Fitted with an appropriately modified existing PLSS, the Ames AX-5 suit could provide a complete suit for ground and space testing. To do this, the current ISS suit PLSS would be adapted to at least 8.3 psi in “relatively short order” according to an engineer’s estimates to support an X-suit capability demonstration program.

Another PLSS option might be to exploit a PLSS developed by Lockheed Martin, who had a fully assembled PLSS in a museum. As has been the case in the past for Smithsonian museum space hardware, this unit could perhaps be made operational to at least 8.3 psi or higher as well. Allied Signal has also in the past indicated an ability to provide such a PLSS at remarkably (but unofficial) low costs. The possibility of modifying a Russian PLSS (which now operates at 6.3 psi) has not been investigated, but may also be an option.

A number of years ago, the Hamilton Standard (HS) Division of United Technologies had proposed adapting the current Shuttle PLSS to operate at 8.3 psi at a cost of over $300 million. Remarkably, according to sources the changes necessary consisted primarily of a stiffer pressure regulator spring and some slightly stronger internal baffles and associated parts. The knowledgeable sources speculated that Hamilton Standard quoted this “discouragingly high” price for making these modifications as a means to dissuade the pursuit of the program and maintain their more lucrative soft US spacesuits business line.

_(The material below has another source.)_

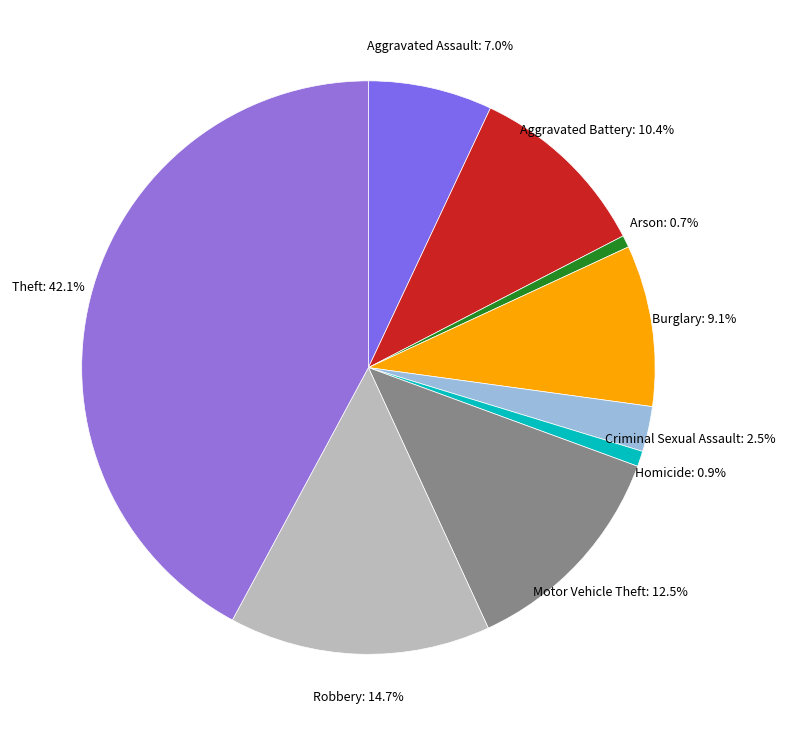

Is the sum of Homicide: 0.9% and Burglary: 9.1% greater than half?

No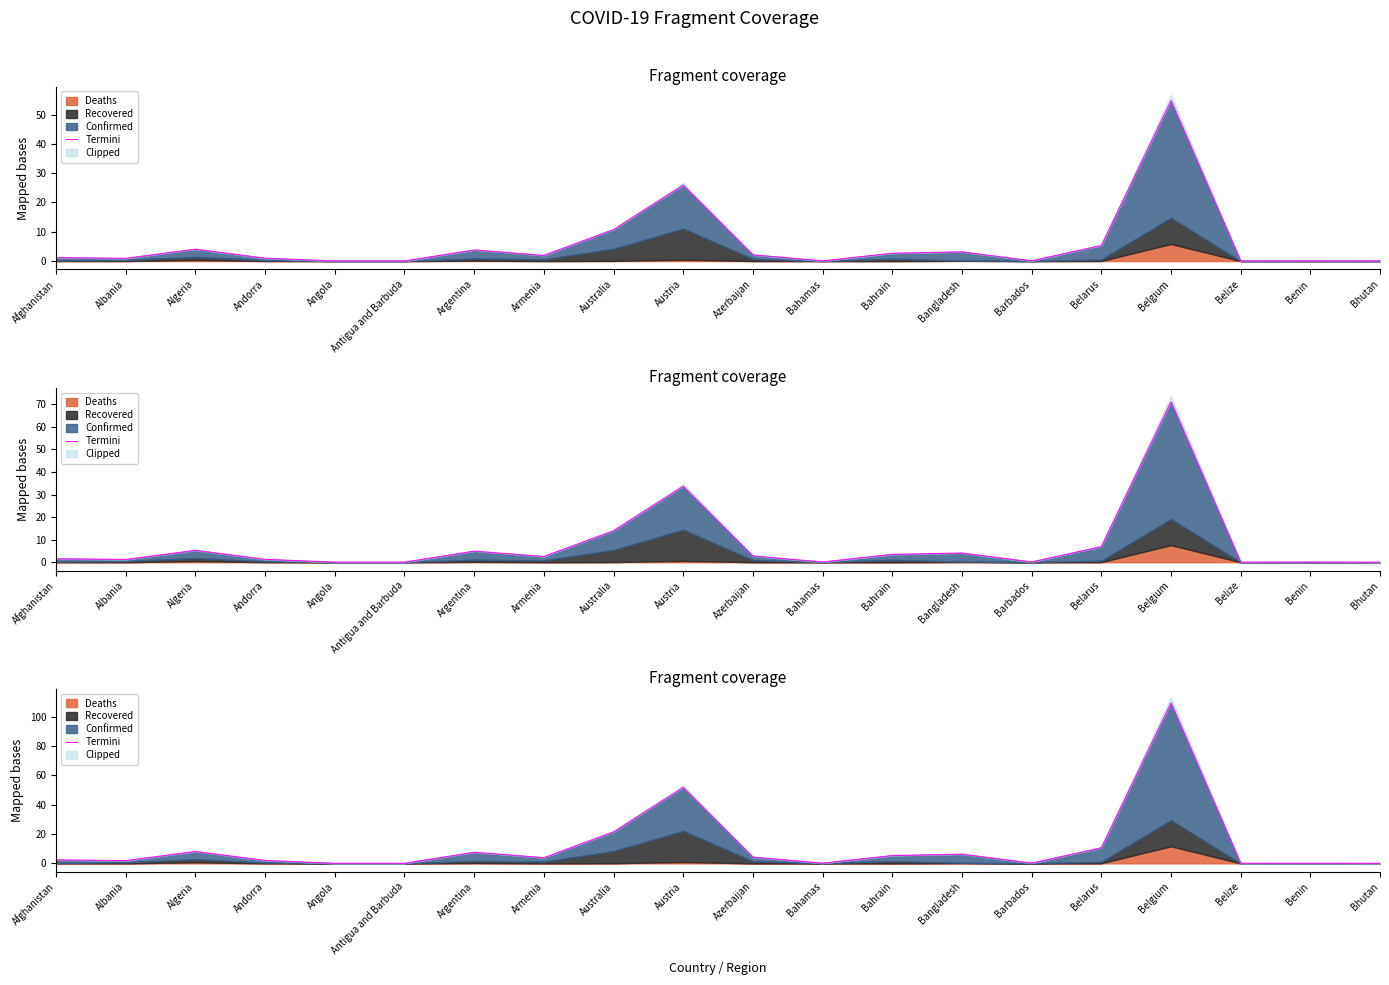

What is the value of the 2nd point from the left?

1.9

The politics of new spacesuits

In the late 1980s and early 1990s, the NASA Ames people had submitted well-developed program plans to adapt the Shuttle PLSS and utilize it on the AX-5 in tests. The funding and forward progresses of these initiatives were subject to JSC approval. At the time, JSC was the lead NASA center for all human space flight. However, with tight budgets and the cost demands of the shuttle missions at the time, these initiatives always seemed to fall below the funding cutoff, and thus never pursued.

In 1993, the GAO reported that there was little hope of tracking how NASA spent its funding, including NASA’s spacesuit programs. Costs were spread across multiple centers to develop new suit upgrades, build new suits, operate and maintain the neutral buoyancy suit test and training facility, fix and resize shuttle suits, conduct maintenance, and obtain spare parts. Such spreading of the wealth across many states tends to help gain broader congressional support and is an often used program strategy by various government agencies for their programs.

It was suggested in that GAO report that the closest benchmark to project spent funding would be a cost per EVA hour, based on the direct costs of all of NASA’s spacesuit acquisition, support, and operations. To the best knowledge of the authors, such a cost investigation was never completed.

The evidence is clear that technically advanced spacesuit hardware exists that, when combined using a capability demonstration program approach, could provide clear and meaningful next-generation higher-pressure commercial spacesuits.

According to one JSC annual report done during the ISS build-up, “as assembly of the International Space Station approached, the Center faced a period of intense planning for this activity. To join more than 100 components of the space station during 45 space flights over five years, approximately 160 space walks spanning 850 hours are planned for station assembly. That equals as many space-walking hours as have been conducted in the history of [U.S.] human space flight to date.” This spacewalk time estimate did not include the extended day-to-day EVAs that have been needed over the life of the this facility, which as of last month, totaled 200 spacewalks and more than 2,450 hours.

The evidence is clear that technically advanced spacesuit hardware exists that, when combined using a capability demonstration program approach, could provide clear and meaningful next-generation higher-pressure commercial spacesuits. Done using a small program office and streamlined acquisition approach, such a Commercial-X-Suit capability demonstrator would reduce commercial technical and cost uncertainties to level that is more acceptable for motivated private companies. In conjunction with teleoperated robonauts, such commercial LEO hard suit operators will likely quickly find the best and most profitable mix of human and robotic EVA skills for whatever space support jobs arise.